Congress Considers Allowing Companies to Make Low-Cost Copies of Drugs Like Insulin
By Todd Zwillich
WebMD Health News
Reviewed by Louise Chang, MD

March 8, 2007 -- High-cost drugs like insulin and new-generation rheumatoid arthritis medications could soon become a lot cheaper. That is, if Congress can succeed in finding a way to approve them as generics.

The issue could affect a wide range of high-priced drugs and vaccines that are called "biologics" because they’re produced by living cells under controlled conditions.

Insulin, a widely-prescribed biologic used by millions of people with diabetes, can cost patients $1,500 per year. Some newer biologics used to treat cancer can cost close to $50,000 per year. Rituxan, a biologic that targets immune cells and treats rheumatoid arthritis and non-Hodgkin's lymphoma, can cost more than $10,000 per treatment course.

But the FDA has no standard for proving lower-cost generic versions of biologics equivalent to the parent drugs. That has kept them off the U.S. market.

Consumer groups and businesses are now calling for a standard that would let generic companies gain government approval of copies once a brand-name biologic’s patent expires. Such a standard, they say, could save billions in health costs.

"This is our single fastest growing category of health costs, and the trend is simply not sustainable," Sid Banwart, a Caterpillar Inc. vice president, told a Senate hearing Thursday.

He said the company has spent $150 million on prescription benefits last year and that spending on biologics went up 45% since 2001.

Complex Copying

Generic drugs can cost half of their identical brand-name "parents," and insurers, employers, and patients credit them with savings billions in health costs each year. The copies are made by mimicking chemical active ingredients in a laboratory.
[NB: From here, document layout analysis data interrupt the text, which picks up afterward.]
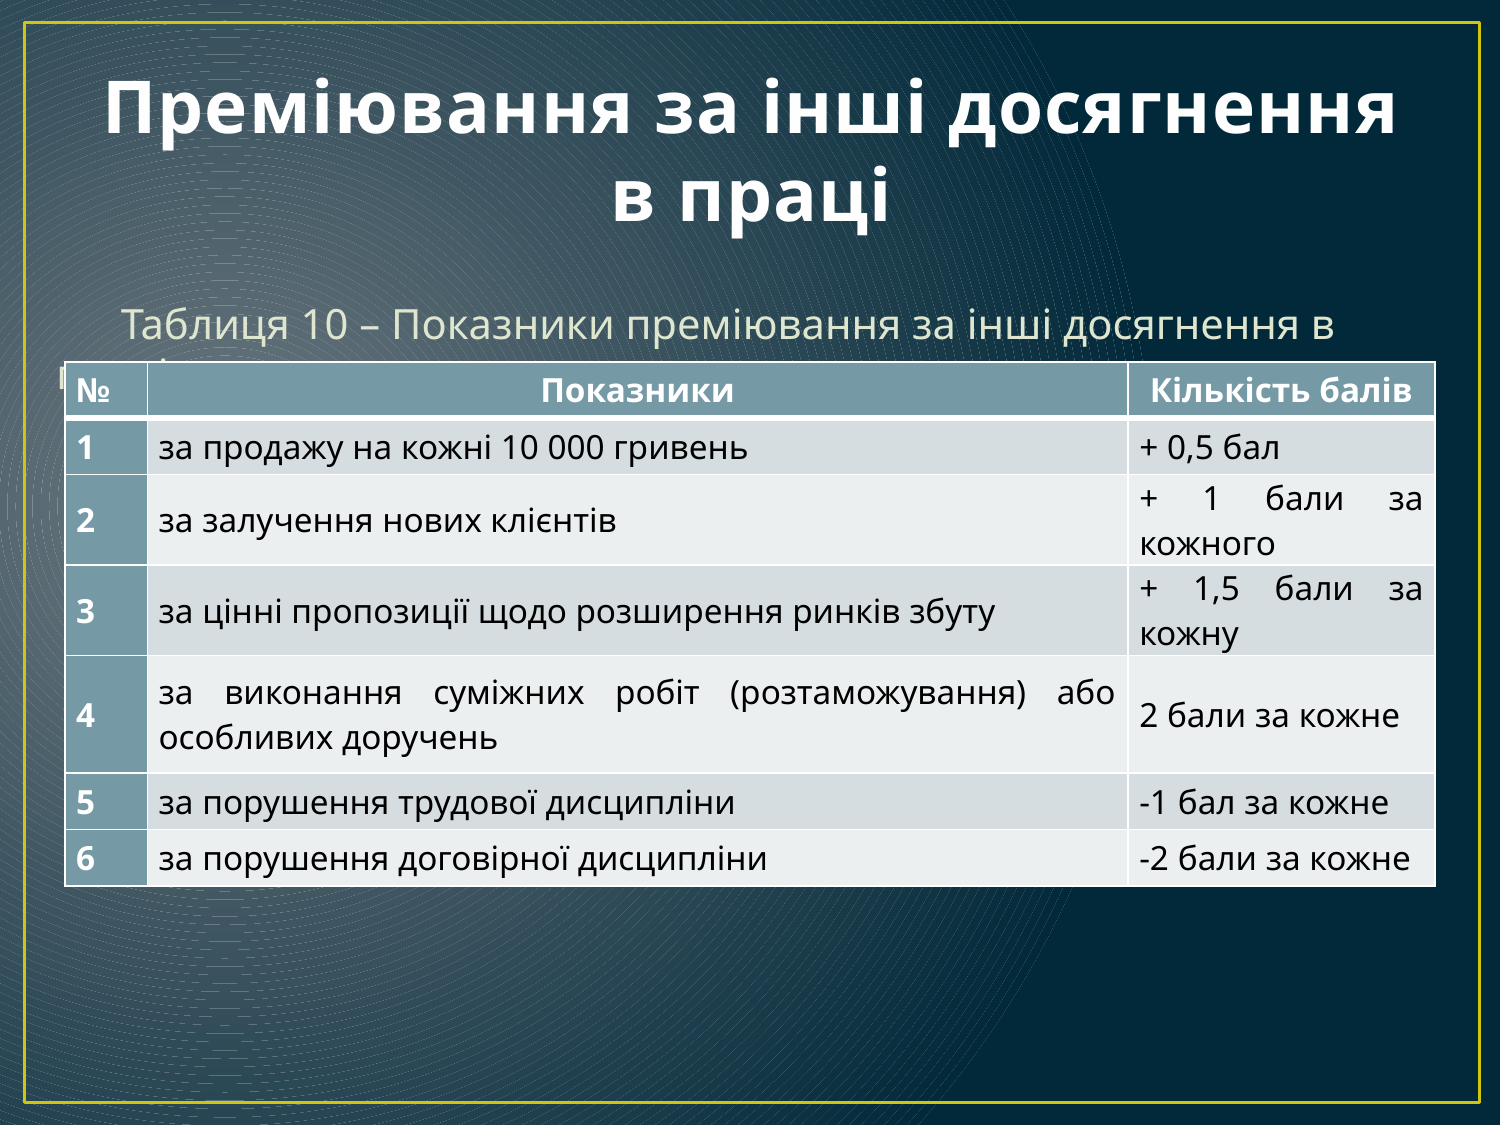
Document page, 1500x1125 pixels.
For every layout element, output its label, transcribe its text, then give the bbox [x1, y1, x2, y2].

table_cell 2 [66, 475, 147, 564]
picture [1084, 94, 1119, 132]
table_cell 4 [66, 656, 147, 772]
picture [1031, 96, 1039, 111]
table_header Кількість балів [1129, 363, 1434, 415]
table_cell 1 [66, 421, 147, 474]
table_header № [66, 363, 147, 415]
table_cell за продажу на кожні 10 000 гривень [148, 421, 1127, 474]
table_cell за цінні пропозиції щодо розширення ринків збуту [148, 566, 1127, 655]
table_cell 5 [66, 774, 147, 829]
picture [1262, 94, 1298, 132]
table_cell + 1 бали за кожного [1129, 475, 1434, 564]
table_cell -1 бал за кожне [1129, 774, 1434, 829]
table_cell за виконання суміжних робіт (розтаможування) або особливих доручень [148, 656, 1127, 772]
table_cell за залучення нових клієнтів [148, 475, 1127, 564]
picture [1311, 94, 1347, 132]
table_cell -2 бали за кожне [1129, 830, 1434, 885]
picture [1216, 93, 1251, 133]
table_cell + 0,5 бал [1129, 421, 1434, 474]
title Преміювання за інші досягнення в праці [76, 148, 1427, 244]
table_cell 2 бали за кожне [1129, 656, 1434, 772]
picture [1133, 94, 1160, 132]
table_cell за порушення трудової дисципліни [148, 774, 1127, 829]
table_header Показники [148, 363, 1127, 415]
table_cell за порушення договірної дисципліни [148, 830, 1127, 885]
table_cell + 1,5 бали за кожну [1129, 566, 1434, 655]
list Таблиця 10 – Показники преміювання за інші досягнення в праці [41, 290, 1471, 1125]
table_cell 6 [66, 830, 147, 885]
picture [1168, 94, 1204, 132]
picture [1357, 94, 1392, 132]
picture [1048, 93, 1078, 133]
table_cell 3 [66, 566, 147, 655]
But biologics contain active molecules far larger and more complex than those in existing generics. Those molecules can’t be precisely copied synthetically, and brand-name drugmakers closely guard information about the delicate and complicated biological reactions needed to produce them biologically.
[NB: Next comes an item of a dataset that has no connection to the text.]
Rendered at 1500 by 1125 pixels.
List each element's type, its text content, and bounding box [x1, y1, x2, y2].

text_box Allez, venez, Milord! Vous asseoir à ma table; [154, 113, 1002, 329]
Brand-name drugmakers maintain that the uncertainty makes generic biologics inherently unreliable and potentially unsafe. They want Congress to bar biologic generics from FDA rules that let drug companies make them without putting them through expensive human clinical studies.
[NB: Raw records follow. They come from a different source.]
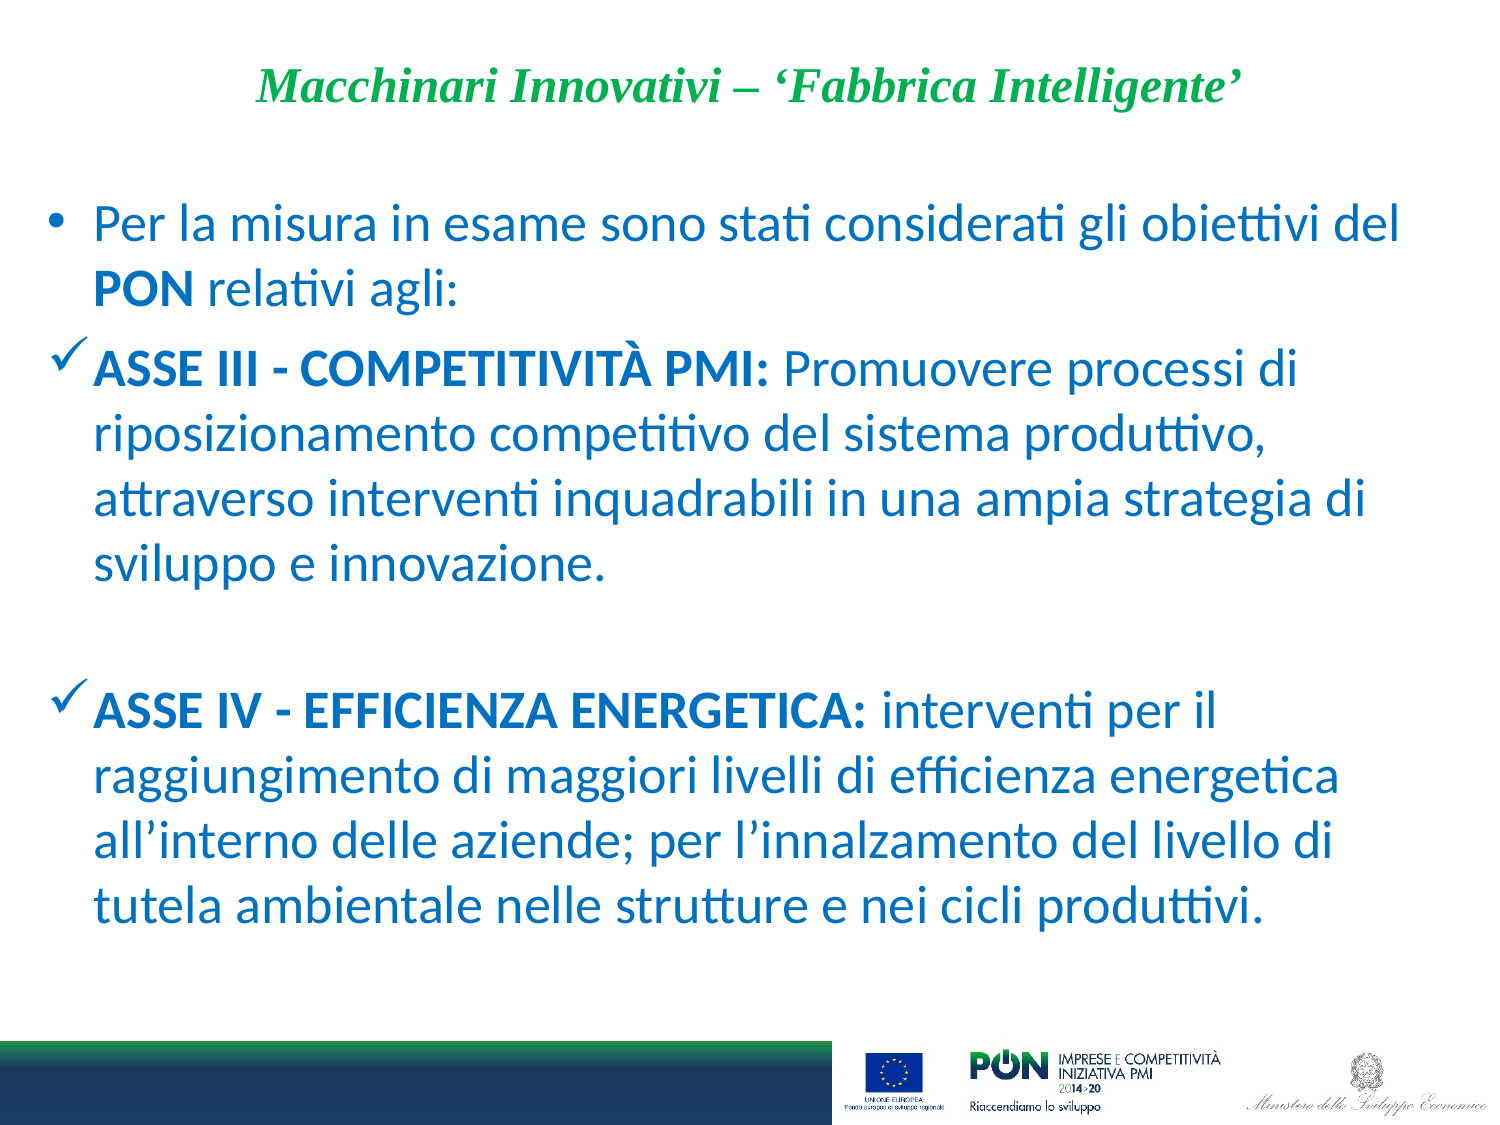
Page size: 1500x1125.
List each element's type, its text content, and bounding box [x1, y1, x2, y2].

text_box ASSE IV - EFFICIENZA ENERGETICA: interventi per il raggiungimento di maggiori livelli di efficienza energetica all’interno delle aziende; per l’innalzamento del livello di tutela ambientale nelle strutture e nei cicli produttivi. [32, 667, 1468, 942]
title Macchinari Innovativi – ‘Fabbrica Intelligente’ [75, 45, 1425, 117]
text_box ASSE III - COMPETITIVITÀ PMI: Promuovere processi di riposizionamento competitivo del sistema produttivo, attraverso interventi inquadrabili in una ampia strategia di sviluppo e innovazione. [32, 325, 1441, 600]
text_box Per la misura in esame sono stati considerati gli obiettivi del PON relativi agli: [32, 180, 1441, 325]
picture [0, 1039, 1500, 1125]
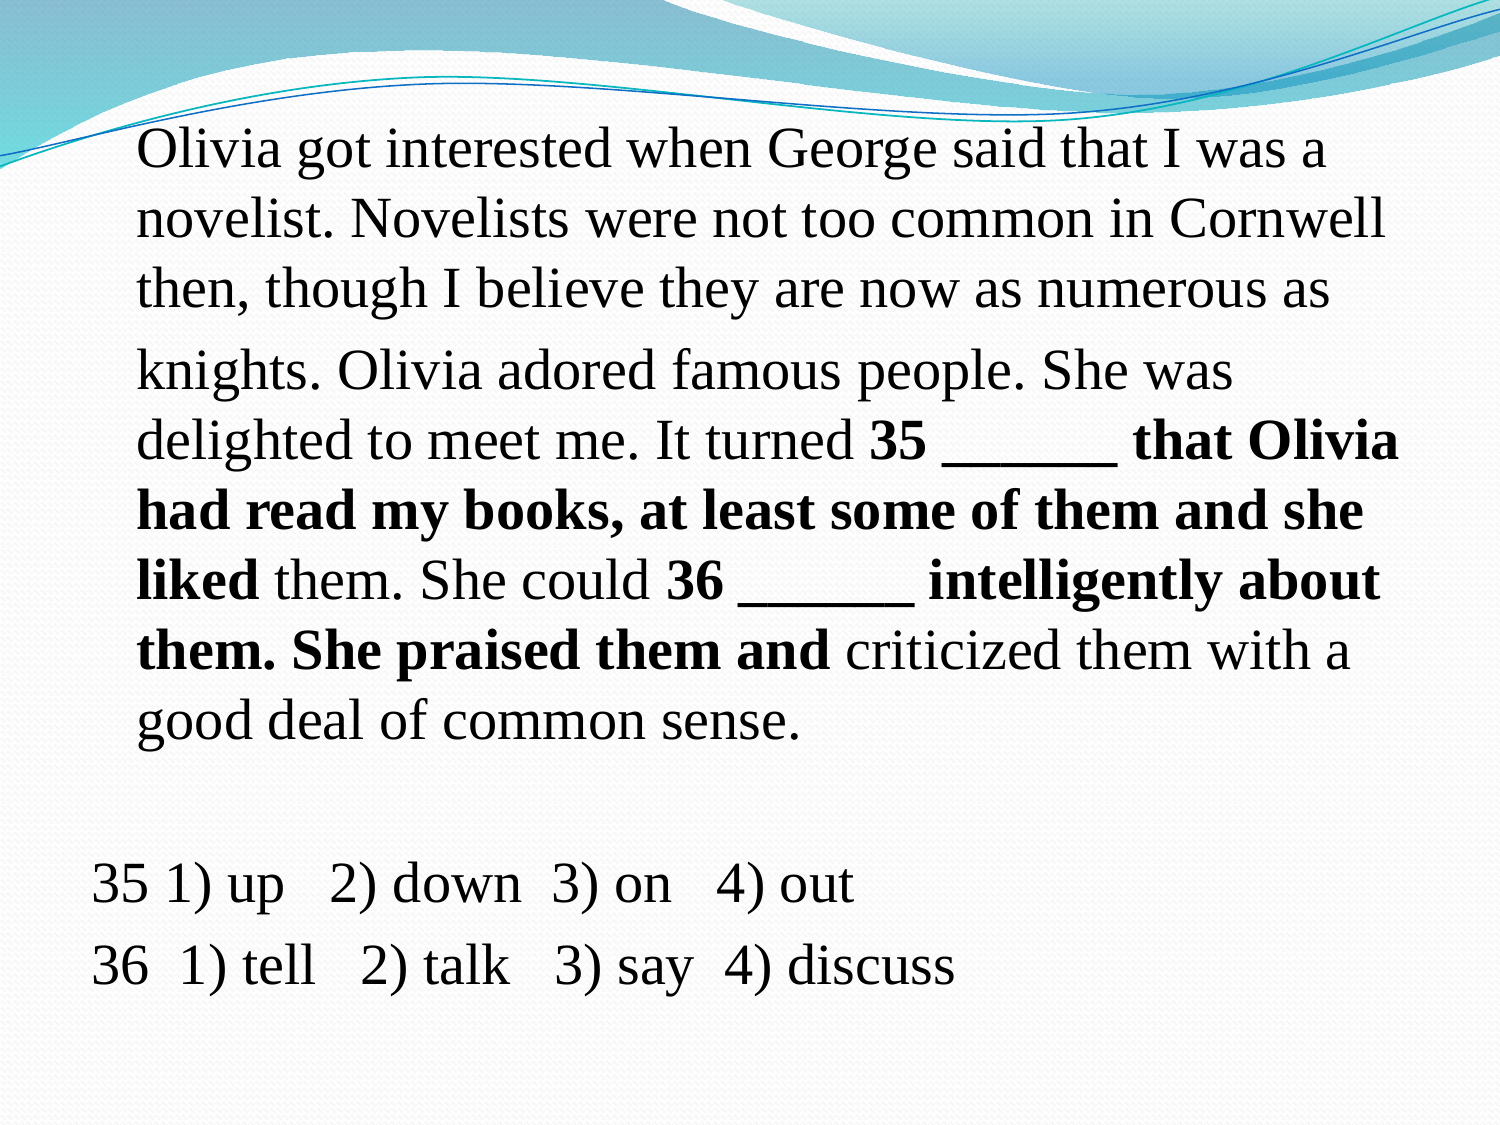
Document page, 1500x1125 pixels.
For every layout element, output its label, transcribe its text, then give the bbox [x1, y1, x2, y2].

list Olivia got interested when George said that I was a novelist. Novelists were not too common in Cornwell then, though I believe they are now as numerous as knights. Olivia adored famous people. She was delighted to meet me. It turned 35 ______ that Olivia had read my books, at least some of them and she liked them. She could 36 ______ intelligently about them. She praised them and criticized them with a good deal of common sense. 35 1) up 2) down 3) on 4) out 36 1) tell 2) talk 3) say 4) discuss [76, 101, 1425, 1038]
"[Generic] biologics can be shown to be similar, but never identical, to an innovator," said Jay P. Siegel, MD, president of biotechnology, immunology, and oncology research and development at Johnson & Johnson, one of the world’s largest manufacturers of biologics.

"You can’t just take a molecule that has never been in people ... then all of the sudden market it to thousands of people. It’s too risky," he said.

Generic Companies: We Can Do It

Generic manufacturers, meanwhile, say technology now allows them to backtrack from a biologic’s ingredients and closely approximate its molecular structure. They accuse brand-name companies of stonewalling for fear of losing billions in revenues.

"The science is here and has been for over a decade," said Ajaz S. Hussain, vice president for biopharmaceutical development at Sandoz, a generic company owned by Novartis.